W hen I returned to Washington in 1992 after a 13-year absence, I was frequently asked what changes I observed. Of course, the obvious answer was volume: Big buildings had appeared where humble shops once stood, and automobile traffic seemed considerably more congested. Crosstown excursions that had once taken 15 minutes now seemed to require three-quarters of an hour.

My actual answer, however, was rather different: What struck me, in the waning days of the George H.W. Bush administration, was the increase in what might be called police presence. In addition to the hapless Metropolitan Police, there were now innumerable uniformed agencies—Secret Service, Park Service, Executive Protection Service, etc.—that patrolled around the White House and Capitol and cruised the downtown streets in conspicuous numbers. In subsequent years, this has only gotten worse. Federal buildings are now routinely surrounded by concrete barriers; you can’t walk into the Government Accountability Office without passing through a phalanx of sullen cops and metal detectors. 

This is some considerable distance from the Washington of my youth, where only the president—not even the vice president—merited Secret Service protection, and Harry Truman could take his morning constitutional around the block, two detectives hovering discreetly in the background.
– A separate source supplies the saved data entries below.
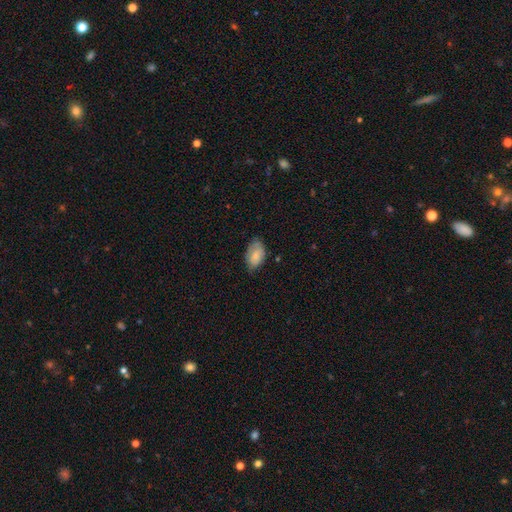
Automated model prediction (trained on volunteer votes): A smooth galaxy with no disk features (79%) that is in between round and cigar-shaped (92%). Merging: none (59%).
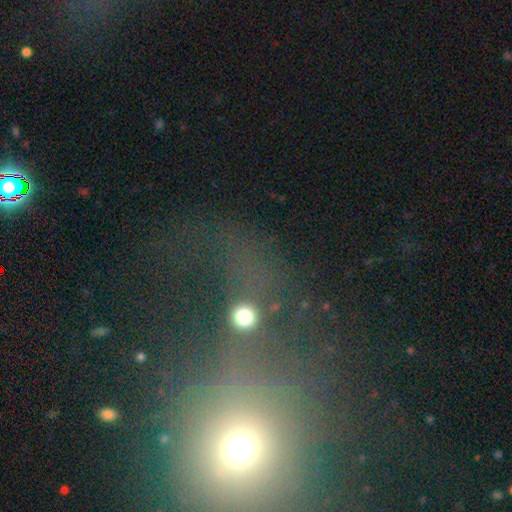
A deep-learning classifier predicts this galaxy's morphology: This is marginally a smooth galaxy (40%). Merging: marginally major disturbance (38%).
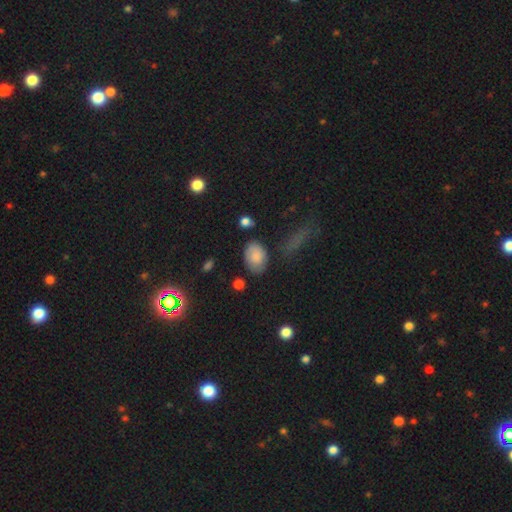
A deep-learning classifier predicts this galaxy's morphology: This is clearly a smooth galaxy (80%). How rounded: clearly in between (86%). Merging: likely none (71%).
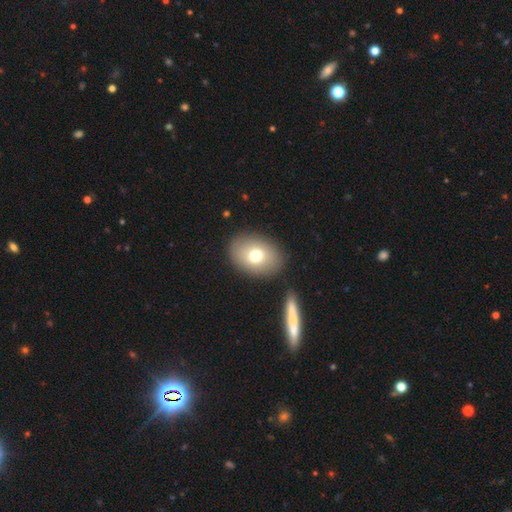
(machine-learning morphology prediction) Smooth or featured? Predicted: smooth (p=0.73). How rounded? Predicted: in between (p=0.75). Merging? Predicted: none (p=0.85).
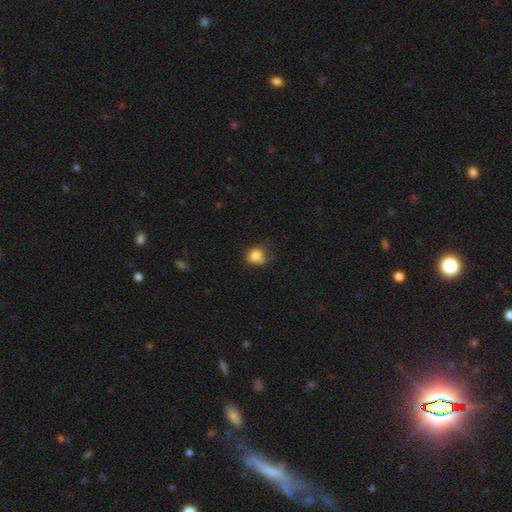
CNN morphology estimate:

In the 1950s, I took piano lessons in a studio over the Avalon Theatre where, on occasion, Mrs. Richard M. Nixon would pull up on a Friday afternoon, park her station wagon by the curb, push a coin into the meter, and escort Tricia and Julie into the movies. There was no “security” in sight.  

I thought of this the other day when the Afghan president, Hamid Karzai, and Secretary of State Hillary Clinton spent a few hours at the U.S. Institute for Peace. The institute happens to be located in a building across M Street from our offices; standing at my window, I enjoyed a ringside seat. About a half-hour before the two dignitaries arrived the police had cut off all traffic for two blocks moving in all directions—this is a busy downtown neighborhood; I can only imagine the consequences. Finally, with sirens screaming and motorcycles roaring, a 17-car entourage of black vans, light armored vehicles, motorcycles, and an ambulance converged on the intersection of M and 17th Streets. 

There they stayed for the next few hours. Those storied grim-faced men in dark suits, earpieces, and sunglasses (you see them a lot in television dramas) would occasionally bellow at pedestrians strolling too close to the curb, or point menacingly at people who wished to cross the street at the light. In due course, the secretary and her guest left the institute, and the great swarm of security broke camp for the State Department, cutting off traffic between downtown and Foggy Bottom, sirens at full volume, lights flashing.

I suppose there is an argument, in our venerable republic, for this kind of treatment for elected politicians: God knows I wish none any harm, and, the Obama administration notwithstanding, we’re still in the war on terror. Nevertheless, these bumptious displays of police-state behavior are a routine feature in the life of the nation’s capital: You get stopped on the sidewalk and ordered back several paces, to allow a visiting foreign minister, or the secretary of housing and urban development, to proceed from a hotel doorway to a waiting limousine. The other evening I was prevented from crossing Lafayette Square to walk to dinner—something I have done for decades. No explanation was given, and I dared not inquire. At the Capitol, where guards patrol a widening perimeter, there is a bunker-like quality to new protective construction.

The problem, in my view, is the subtle antidemocratic message. These spectacles inspire not awe and gratitude but resentment and estrangement. In 1901, when three presidents had been shot to death in the previous 36 years, it did not occur to Theodore Roosevelt to turn the White House into a fortress and treat citizens as a daily menace. In 1941, when we were at war with the greatest tyranny of the age, Franklin Roosevelt placed one armed soldier at each White House gate. 

And yet, with each new Secret Service-sanctioned level of “security” in our day, the insecurity of official Washington seems to grow. I don’t know whether Hamid Karzai and Hillary Clinton were in peril at the U.S. Institute for Peace, but it was obvious, on the basis of behavior and demeanor, that their guards seemed to think that the danger was demonstrable from passing tourists, bicycle messengers, and the local office workers on their way to lunch.